Data is the new plutonium works much better as a narrative. If data is the new nuclear fuel, then personal data is the new nuclear waste that no-one wants to handle because of the cost of managing it, which certainly works as a metaphor for Personally Identifiable Information (PII) in the post-GDPR post-COVID all online business of the future.
Practicality
The point about the cost of personal was well-made by Bernard Marr when writing about Shell (an actual oil company) becoming a data-driven organisation. As he put it, data is an asset but also a potential liability, which is why I am so curious about the next generation of business models built around credentials rather than attributes, proofs instead of facts, of information about data rather than data itself. That is a practical narrative for the future and should be central to corporate strategies.
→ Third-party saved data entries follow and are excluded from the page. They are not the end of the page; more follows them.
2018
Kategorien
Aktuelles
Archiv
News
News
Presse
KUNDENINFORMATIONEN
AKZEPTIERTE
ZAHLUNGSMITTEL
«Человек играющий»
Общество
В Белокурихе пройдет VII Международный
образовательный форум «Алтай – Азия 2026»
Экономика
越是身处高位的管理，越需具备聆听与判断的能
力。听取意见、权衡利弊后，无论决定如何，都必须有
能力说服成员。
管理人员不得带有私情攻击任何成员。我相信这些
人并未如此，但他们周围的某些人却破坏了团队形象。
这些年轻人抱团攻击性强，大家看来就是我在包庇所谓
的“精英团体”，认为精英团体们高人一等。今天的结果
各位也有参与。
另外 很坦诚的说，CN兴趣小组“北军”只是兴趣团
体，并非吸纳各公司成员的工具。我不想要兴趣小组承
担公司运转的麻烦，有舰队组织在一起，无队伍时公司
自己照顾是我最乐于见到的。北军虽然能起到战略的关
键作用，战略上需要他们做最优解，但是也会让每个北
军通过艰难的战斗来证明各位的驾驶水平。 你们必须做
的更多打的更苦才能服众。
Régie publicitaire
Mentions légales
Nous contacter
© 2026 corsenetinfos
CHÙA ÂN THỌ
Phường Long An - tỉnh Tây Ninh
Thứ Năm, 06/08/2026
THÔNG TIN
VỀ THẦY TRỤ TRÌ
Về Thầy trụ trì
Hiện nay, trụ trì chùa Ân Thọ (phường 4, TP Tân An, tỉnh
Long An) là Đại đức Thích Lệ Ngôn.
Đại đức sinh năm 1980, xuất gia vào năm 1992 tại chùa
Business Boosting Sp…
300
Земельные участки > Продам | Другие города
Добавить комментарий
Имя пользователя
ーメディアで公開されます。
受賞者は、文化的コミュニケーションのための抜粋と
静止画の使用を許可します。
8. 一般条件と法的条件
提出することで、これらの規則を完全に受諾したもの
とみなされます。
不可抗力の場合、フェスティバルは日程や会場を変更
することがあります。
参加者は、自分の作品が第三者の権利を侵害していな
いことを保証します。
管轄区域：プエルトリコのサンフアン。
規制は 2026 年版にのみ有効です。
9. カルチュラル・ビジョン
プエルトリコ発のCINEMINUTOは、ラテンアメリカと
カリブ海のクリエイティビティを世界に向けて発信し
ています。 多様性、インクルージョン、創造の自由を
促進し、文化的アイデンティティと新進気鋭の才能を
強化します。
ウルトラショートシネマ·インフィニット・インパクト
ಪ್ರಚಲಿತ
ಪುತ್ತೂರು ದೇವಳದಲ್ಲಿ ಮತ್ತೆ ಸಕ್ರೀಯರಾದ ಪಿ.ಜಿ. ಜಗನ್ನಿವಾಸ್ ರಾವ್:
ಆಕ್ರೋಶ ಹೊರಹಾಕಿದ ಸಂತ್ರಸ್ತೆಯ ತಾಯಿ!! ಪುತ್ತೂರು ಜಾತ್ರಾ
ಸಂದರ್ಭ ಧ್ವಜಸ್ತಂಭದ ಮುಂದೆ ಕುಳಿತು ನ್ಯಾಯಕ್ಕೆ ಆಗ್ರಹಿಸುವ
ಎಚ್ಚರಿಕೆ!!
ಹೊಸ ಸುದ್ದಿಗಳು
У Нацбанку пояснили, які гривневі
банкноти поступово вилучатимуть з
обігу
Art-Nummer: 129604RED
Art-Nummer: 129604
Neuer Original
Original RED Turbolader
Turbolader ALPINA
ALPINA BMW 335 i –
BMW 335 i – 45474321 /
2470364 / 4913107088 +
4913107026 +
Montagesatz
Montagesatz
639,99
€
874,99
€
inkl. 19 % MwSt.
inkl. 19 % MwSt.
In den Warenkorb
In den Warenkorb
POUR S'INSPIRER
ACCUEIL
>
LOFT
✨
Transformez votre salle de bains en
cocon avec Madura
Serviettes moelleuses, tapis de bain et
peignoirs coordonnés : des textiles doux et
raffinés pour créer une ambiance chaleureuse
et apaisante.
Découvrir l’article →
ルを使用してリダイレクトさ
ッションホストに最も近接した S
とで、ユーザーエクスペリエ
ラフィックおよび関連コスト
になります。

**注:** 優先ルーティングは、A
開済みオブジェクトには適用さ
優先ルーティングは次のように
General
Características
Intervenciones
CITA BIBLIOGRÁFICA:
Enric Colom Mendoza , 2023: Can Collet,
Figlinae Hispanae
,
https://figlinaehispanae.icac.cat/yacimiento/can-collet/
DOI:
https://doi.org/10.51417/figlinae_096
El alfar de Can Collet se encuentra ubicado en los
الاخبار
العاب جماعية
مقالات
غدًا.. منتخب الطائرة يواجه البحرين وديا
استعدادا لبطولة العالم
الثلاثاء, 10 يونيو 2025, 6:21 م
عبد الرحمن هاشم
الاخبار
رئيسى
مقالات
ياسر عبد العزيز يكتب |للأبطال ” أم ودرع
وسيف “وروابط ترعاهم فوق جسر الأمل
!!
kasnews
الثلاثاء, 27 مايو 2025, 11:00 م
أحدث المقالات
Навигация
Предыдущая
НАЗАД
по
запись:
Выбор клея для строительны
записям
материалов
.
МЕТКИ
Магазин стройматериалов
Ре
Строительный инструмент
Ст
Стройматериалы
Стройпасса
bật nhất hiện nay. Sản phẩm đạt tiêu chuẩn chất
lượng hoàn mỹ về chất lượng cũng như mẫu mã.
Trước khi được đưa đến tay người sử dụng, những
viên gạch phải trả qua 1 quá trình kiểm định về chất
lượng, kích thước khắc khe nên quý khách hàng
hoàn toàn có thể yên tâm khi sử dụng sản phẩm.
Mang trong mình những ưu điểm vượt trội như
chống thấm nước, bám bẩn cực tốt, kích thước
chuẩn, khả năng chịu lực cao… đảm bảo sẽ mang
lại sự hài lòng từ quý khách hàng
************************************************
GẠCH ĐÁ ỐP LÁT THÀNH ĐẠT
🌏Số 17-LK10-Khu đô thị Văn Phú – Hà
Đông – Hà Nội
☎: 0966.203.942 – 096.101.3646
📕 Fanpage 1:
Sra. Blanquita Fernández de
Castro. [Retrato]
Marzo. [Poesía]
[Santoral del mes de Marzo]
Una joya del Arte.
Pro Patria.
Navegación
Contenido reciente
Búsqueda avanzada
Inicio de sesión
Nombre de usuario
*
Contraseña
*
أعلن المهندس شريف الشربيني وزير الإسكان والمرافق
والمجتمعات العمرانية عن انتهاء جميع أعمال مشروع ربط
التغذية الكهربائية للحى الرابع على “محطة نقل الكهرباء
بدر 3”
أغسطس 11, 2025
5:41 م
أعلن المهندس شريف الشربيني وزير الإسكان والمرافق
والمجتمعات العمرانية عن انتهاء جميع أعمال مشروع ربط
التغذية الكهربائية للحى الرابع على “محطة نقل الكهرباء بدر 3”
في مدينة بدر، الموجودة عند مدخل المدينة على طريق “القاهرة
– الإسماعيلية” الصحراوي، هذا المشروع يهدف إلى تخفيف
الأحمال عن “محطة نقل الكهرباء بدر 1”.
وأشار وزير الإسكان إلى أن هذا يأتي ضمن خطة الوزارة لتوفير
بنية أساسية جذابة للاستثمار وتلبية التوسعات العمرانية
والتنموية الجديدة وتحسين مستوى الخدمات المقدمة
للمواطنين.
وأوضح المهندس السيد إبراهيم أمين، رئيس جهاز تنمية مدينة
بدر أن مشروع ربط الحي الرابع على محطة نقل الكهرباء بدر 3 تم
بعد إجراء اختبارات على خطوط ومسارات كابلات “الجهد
Here is a non-financial use case that I often use to explain why this is the way forward. Online dating apps and websites provide a rich and practical environment for exploring different notions of identity, so they are useful for developing this particular narrative.
I go to a dating site and create an account. As part of this process the dating site asks me to log in via my bank account. At this point it bounces me to my bank where I carry out the appropriate two factor authentication to establish my identity to the bank's satisfaction. The bank then returns an appropriate cryptographic token to the dating service, which tells them that I am over 18, resident in the UK have funds available for them to bill against. These are provided as cryptographic proofs, not as raw data (e.g., my date of birth).
One thing thing that is not provided is my “real” identity, which is safely locked up back in the bank vault. My real identity has been linked by the bank (but no-one else) to a virtual identity used in online interactions. So my Internet dating persona contains no PII, but if I use that persona to get up to no good then the dating sites can provide the persona to the police, the police can see that the token comes from my bank and my bank will tell them that it belongs to Dave Birch.
This seems to me a very appropriate distribution of responsibilities. When the Internet dating site gets hacked, as they inevitably do, all the criminals will obtain is a meaningless token: they have no idea who it belongs to and the bank won’t tell them. No nuclear waste, no half-life, no exclusion zones for future generations.